Maybe video search doesn’t have to stink after all.

Video Search, are we there yet?

October 3, 2008

A few weeks back, a company called VideoSurf announced a new video search technology that blew me away when co-founder and CEO Lior Delgo pre-briefed me prior to debuting at the TechCrunch 50 conference in September. Don’t get too excited — I say “blew me away” because so far, the only thing in video search that has impressed me is Nexidia’s speech-to-phoneme technology (which used to let you search the news clips on WXIA Atlanta, but it’s no longer there, which either means I just can’t find it, or the broadcaster decided it wasn’t being used enough, yikes!).

Vodpod videos no longer available.

more about “VideoSurf | TechCrunch50 Conference 2008“, posted with vodpod

I raved about VideoSurf’s long term potential to the LA Times. I should be clear: the Beta site itself doesn’t threaten Google or even Blinkx as a way to find videos today. But the math behind it is what makes this technology worth paying attention to. VideoSurf doesnt focus on speech-to-text as so many others have (including Google, as reported by ReelSEO).

Instead, VideoSurf processes the image itself to do a few things your brain does automatically but that computers are generally lame at.

First, they can match a face from one video to another. This means that if you are looking for videos of Milo Ventimiglia (not that you would, mind you, but you could), the search engine can find any video that has his face in it, even if the video metadata doesn’t mention Milo. That means you’re likely to pick up his image in more places than just the TV shows and movies he has played in (Emmy’s, news clips, etc.).

The second thing is an extension of the first. By recognizing faces, VideoSurf can identify when a scene changes or when a significant event occurs inside a scene. Applying some simple rules about what % of the screen a face takes up can even tell you when the most dramatic moments of a show are. By parsing scenes this way, VideoSurf can now give you a relatively intelligent way to not only search for a person, but to scan the video to find the scenes that person is in. 

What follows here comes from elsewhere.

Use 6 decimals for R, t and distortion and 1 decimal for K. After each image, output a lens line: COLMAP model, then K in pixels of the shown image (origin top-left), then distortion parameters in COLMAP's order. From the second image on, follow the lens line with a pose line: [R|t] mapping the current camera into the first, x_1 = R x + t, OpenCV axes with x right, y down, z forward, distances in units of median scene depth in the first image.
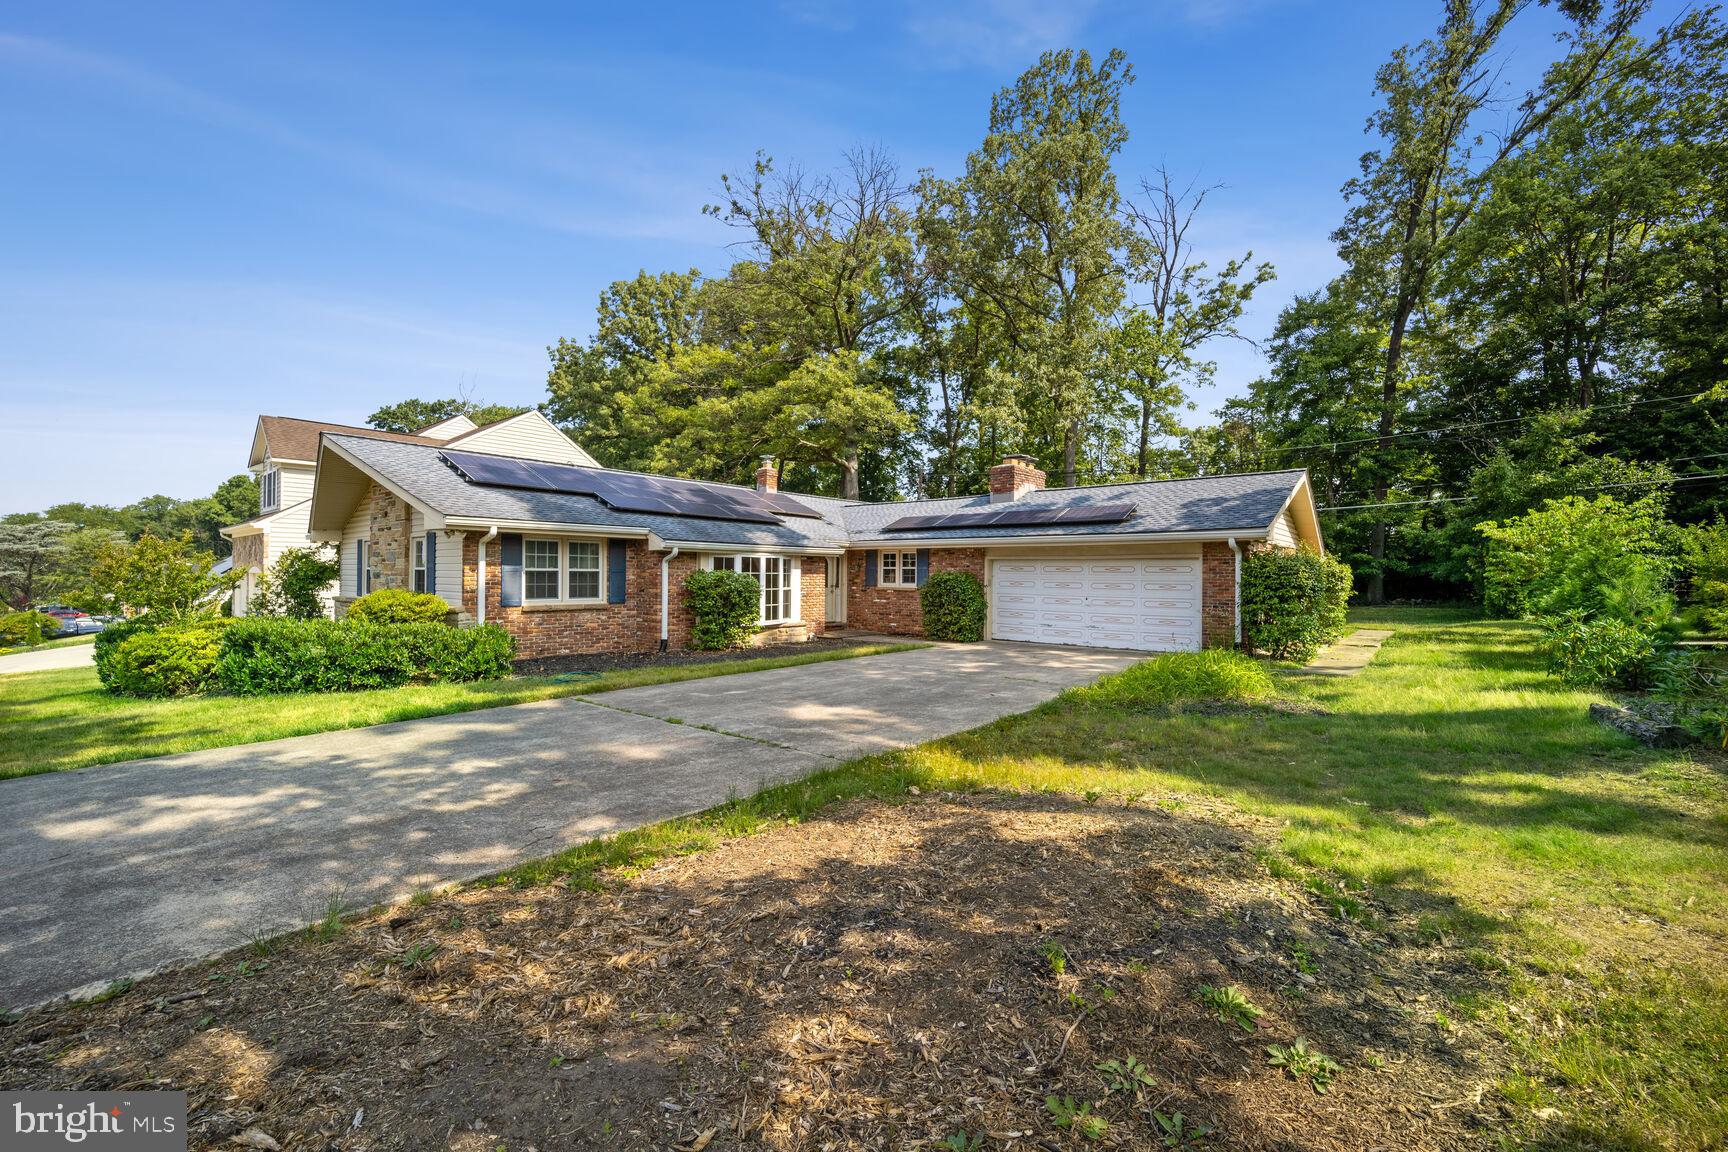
lens RADIAL K [[703.6, 0, 864.0], [0, 703.6, 576.0], [0, 0, 1]] dist [-0.021095, 0.000727]
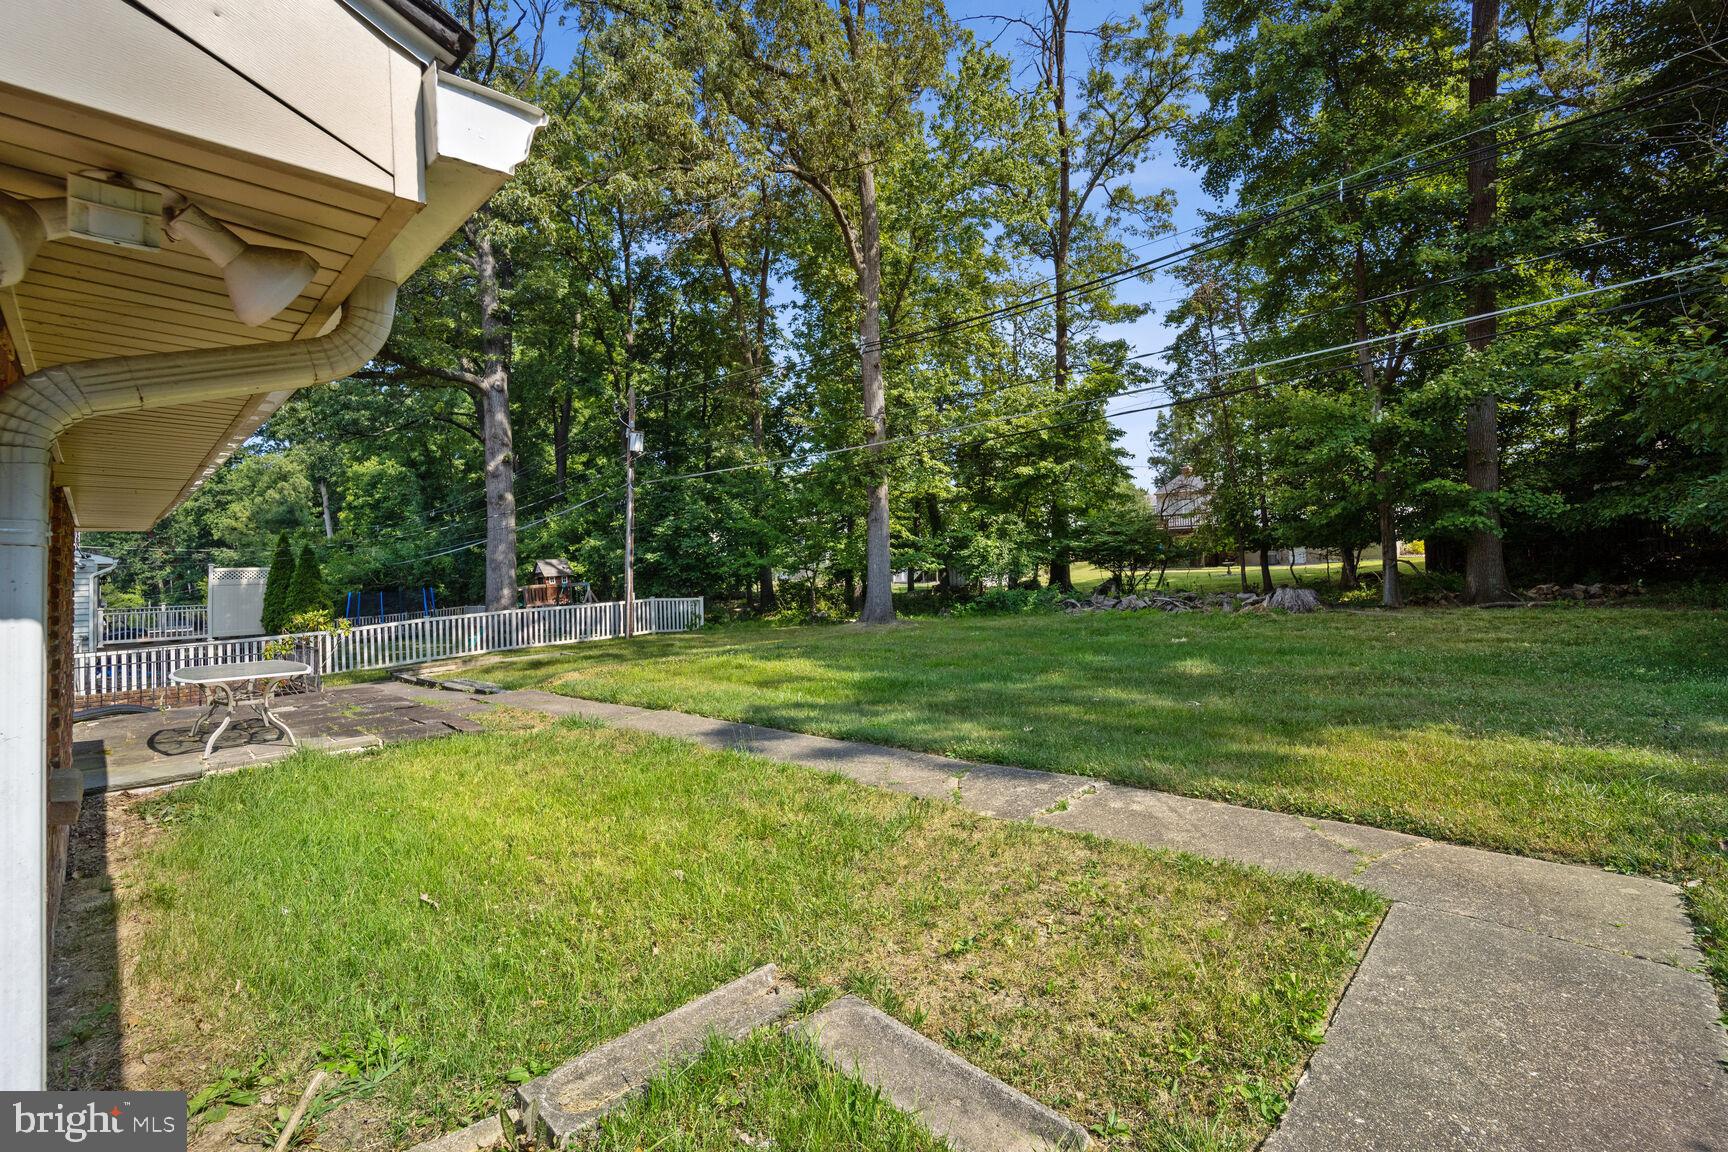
lens RADIAL K [[742.7, 0, 863.3], [0, 742.7, 549.2], [0, 0, 1]] dist [-0.020748, 0.000109]
pose [[0.996595, -0.043674, -0.069940, 0.784868], [0.041584, 0.998652, -0.031062, 0.015346], [0.071203, 0.028047, 0.997067, 1.064754]]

These are two important pieces of a much bigger puzzle in the future. The future of video search will combine image recognition — including beyond faces to objects and even abstractions like the pace or mood of the video — and text-to-speech, and a whole bunch of viewer behaviors, to eventually allow you to pull exactly the shot you want or answer exactly the question you had. For example:

Search engine query: When did we get footage of grandma telling about how she and grandad met? 

The results would be a 3-minute clip of her telling the story, culled by using face recognition, speech-to-text, and metadata about where the clip was shot, from the hundreds of hours of video you have sitting on your home server, your cloud account with Google, or even the linked accounts you and your siblings all share.

The ultimate destination for this engine will be in the cloud (Google will host it) and in the OS (Microsoft and Apple will bake it in). It won’t be a website that people use to find celebrity videos. How many years away is this? Sooner than you think. It sits in the collision between YouTube video and online TV shows and tapeless digital cameras. I give it 3-5 years before people like me can do it, 5+ years before average people can do it.